* [Assignment]:
Every line below from the one containing "wrist: (316, 453)" to the final line must be reproduced exactly, and no other line may appear in the answer.

Saved data entries
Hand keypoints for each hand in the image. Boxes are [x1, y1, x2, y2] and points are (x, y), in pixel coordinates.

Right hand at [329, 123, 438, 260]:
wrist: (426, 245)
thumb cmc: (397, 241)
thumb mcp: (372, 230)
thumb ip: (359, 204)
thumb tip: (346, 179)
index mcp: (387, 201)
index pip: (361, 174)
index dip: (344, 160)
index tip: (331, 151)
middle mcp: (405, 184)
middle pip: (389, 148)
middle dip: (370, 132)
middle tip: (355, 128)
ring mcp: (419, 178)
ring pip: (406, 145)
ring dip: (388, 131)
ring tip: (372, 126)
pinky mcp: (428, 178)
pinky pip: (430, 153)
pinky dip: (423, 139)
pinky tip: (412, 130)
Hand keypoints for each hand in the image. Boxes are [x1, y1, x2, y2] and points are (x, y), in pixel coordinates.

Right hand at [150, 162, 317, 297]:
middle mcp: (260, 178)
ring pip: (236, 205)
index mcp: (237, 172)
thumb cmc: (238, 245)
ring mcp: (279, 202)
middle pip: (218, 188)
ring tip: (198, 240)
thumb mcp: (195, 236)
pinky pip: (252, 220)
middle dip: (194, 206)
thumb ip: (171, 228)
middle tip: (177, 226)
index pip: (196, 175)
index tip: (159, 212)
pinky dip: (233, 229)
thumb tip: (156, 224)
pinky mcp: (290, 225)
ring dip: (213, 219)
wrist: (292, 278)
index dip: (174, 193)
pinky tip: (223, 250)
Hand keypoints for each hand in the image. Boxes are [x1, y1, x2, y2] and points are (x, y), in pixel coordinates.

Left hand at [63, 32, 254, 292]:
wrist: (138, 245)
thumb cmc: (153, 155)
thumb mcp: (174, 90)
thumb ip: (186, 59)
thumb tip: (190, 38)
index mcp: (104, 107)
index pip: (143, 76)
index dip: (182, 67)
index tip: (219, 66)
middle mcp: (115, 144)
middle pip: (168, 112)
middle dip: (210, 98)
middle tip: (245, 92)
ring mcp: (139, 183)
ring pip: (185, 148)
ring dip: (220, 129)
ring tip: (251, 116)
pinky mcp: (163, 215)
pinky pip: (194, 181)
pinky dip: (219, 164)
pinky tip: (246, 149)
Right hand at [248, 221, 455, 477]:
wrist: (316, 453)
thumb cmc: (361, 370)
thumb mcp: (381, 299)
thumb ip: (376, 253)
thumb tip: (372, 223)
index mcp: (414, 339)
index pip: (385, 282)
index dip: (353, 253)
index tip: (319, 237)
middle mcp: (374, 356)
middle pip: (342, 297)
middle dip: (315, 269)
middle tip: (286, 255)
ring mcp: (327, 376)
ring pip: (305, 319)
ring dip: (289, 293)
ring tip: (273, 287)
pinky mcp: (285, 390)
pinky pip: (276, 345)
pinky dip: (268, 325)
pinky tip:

* [Final answer]:
wrist: (316, 453)
thumb cmc: (361, 370)
thumb mcp: (381, 299)
thumb ip: (376, 253)
thumb tip: (372, 223)
index mcp: (414, 339)
index pip: (385, 282)
index dip: (353, 253)
index tip: (319, 237)
middle mcp: (374, 356)
middle pip: (342, 297)
middle dip: (315, 269)
middle tip: (286, 255)
ring mcp: (327, 376)
ring pip: (305, 319)
ring dip: (289, 293)
ring tip: (273, 287)
pinky mcp: (285, 390)
pinky pip: (276, 345)
pinky dip: (268, 325)
pinky tip:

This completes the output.